Things that aren’t changing
While there are some interesting changes being made, the big story in all this is what’s staying the same. Most of the big rules about commercial radio are unchanged, to the chagrin of those in the industry who wanted fundamental widespread reform.
The CRTC has decided to maintain:
- The basic CanCon 35% quota (and 10% for specialty music)
- The 65% French music quota for French-language stations
- The 6% tangible benefit minimum (a de facto tax on the transfer of ownership of radio stations)
- The definition of markets
- The lack of specific quotas on local programming and local news
- Rules regarding the use of HD Radio (though a future proceeding could review them for all radio stations)
- A requirement for stations to ask permission before switching to or from a specialty format (including becoming a talk radio station)
- Rules regarding reporting requirements and deadlines to submit annual returns (which a lot of stations have trouble meeting because of delays in auditing)
Steve, do you know what the current CRTC regulations are with respect to the content on a licensed station’s HD channels. My reason for asking is the situation at CHAA-FM, a community FM radio station on 103.3 FM in Longueuil.
The station is using one of its HD channels for country music. It promotes the service as “Coyote New Country 103.3 HD2, and has a blurb on their webpage that says “Le New Country, un style musical qui gagne en popularité au Québec! A? ne pas confondre avec le Country classique, le New Country se distingue par une tonalite? joyeuse, voire festive! avec des accents rock… A? e?couter ici, sur Coyote New Country vous serez se?duit!”
A friend of mine has been checking the HD2 channel and has found that it seems to only play English songs and artists. They have a list of the Top 25 songs of the week posted on the webpage as well. All 25 of those songs are English songs by English artists.
Do the CRTC regulations for Canadian content and French music content not apply to a stations secondary HD channels?
The CRTC doesn’t really have regulations with regard to HD Radio, other than a requirement that stations inform the commission of what they do. It’s possible the commission could bring up its HD programming in the context of a licence renewal, but it doesn’t look like it violates any conditions of licence.
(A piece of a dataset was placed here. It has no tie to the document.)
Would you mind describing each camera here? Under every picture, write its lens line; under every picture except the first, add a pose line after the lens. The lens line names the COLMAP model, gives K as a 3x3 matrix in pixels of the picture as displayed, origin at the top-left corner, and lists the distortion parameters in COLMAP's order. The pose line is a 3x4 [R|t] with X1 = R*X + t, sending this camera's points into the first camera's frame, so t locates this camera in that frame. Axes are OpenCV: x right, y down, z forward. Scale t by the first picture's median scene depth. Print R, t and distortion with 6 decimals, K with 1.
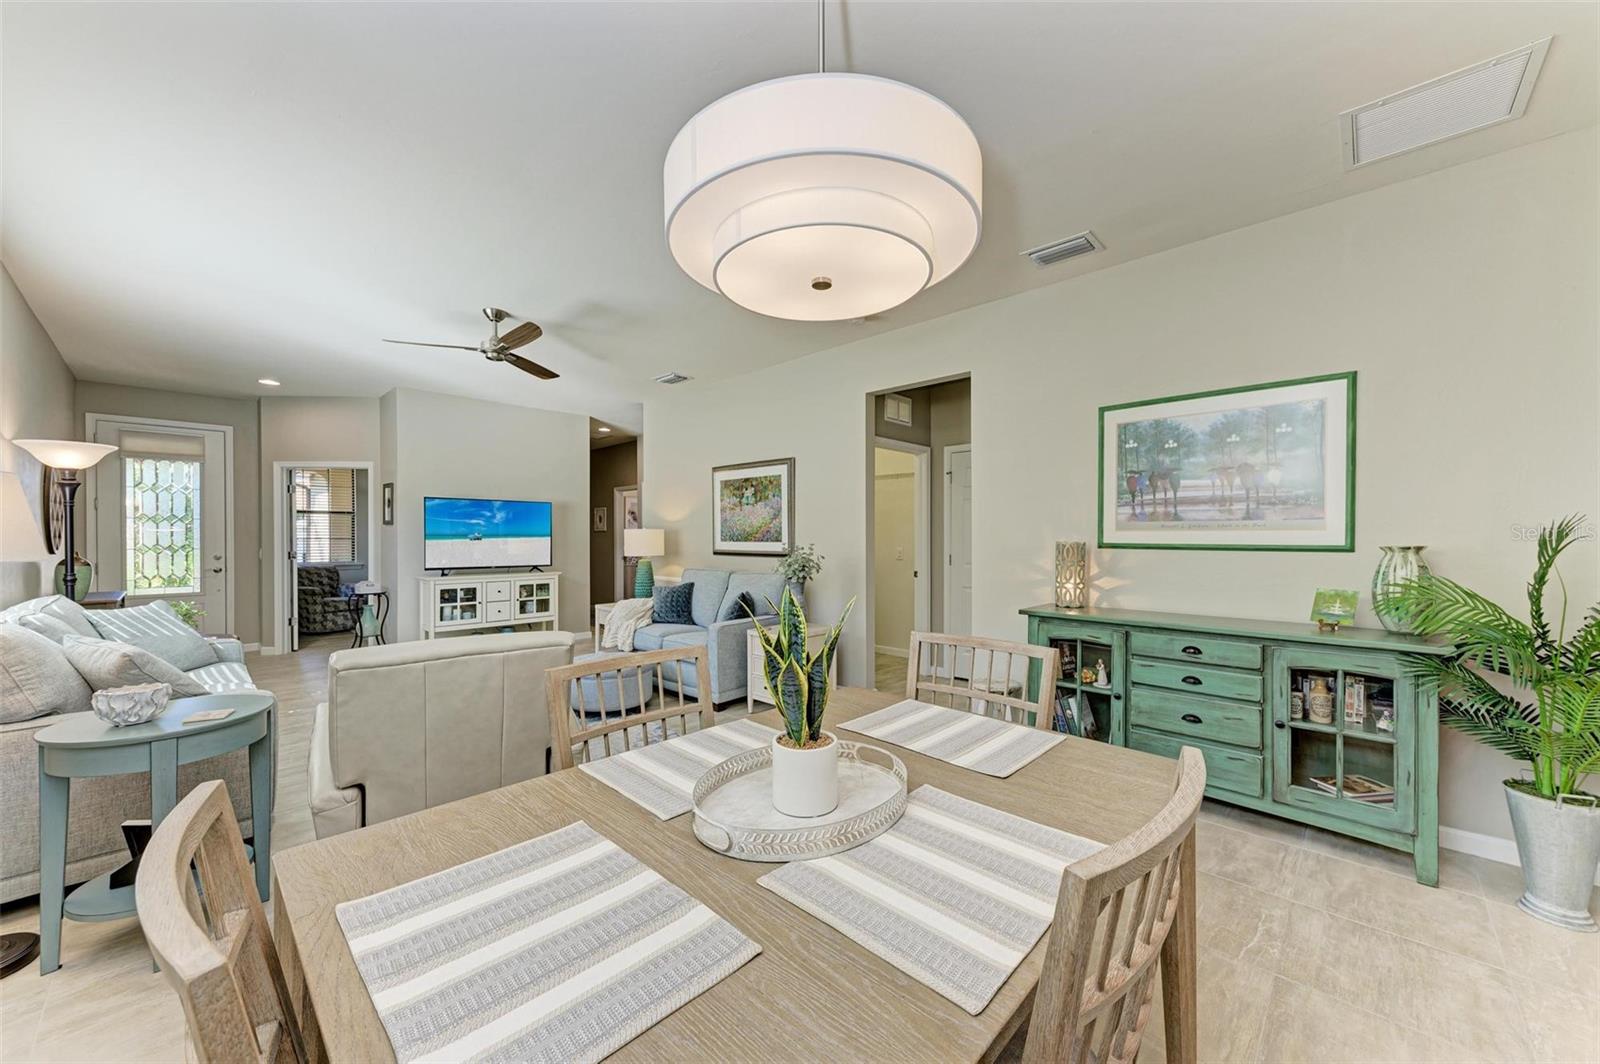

I think they are allowing stations to experiment and develop HD Radio.
I’m sure once HD Radio goes mainstream Canada. they’ll stick their dirty fingers into it.
It’s the Canadian way.
Mostly the CRTC didn’t change the things that don’t really matter but are “policy” and changed the things that do matter to allow insane levels of media concentration.
They regulate content and get all wrapped up in the CanCon life, but somehow can’t manage to deal with the issues of requirements for news rooms and content requirements that make radio more important, more relevant, and more local that most streaming.
They have once again allowed the very big players to dictate policy that makes them more money and gives Canadians less of what they need.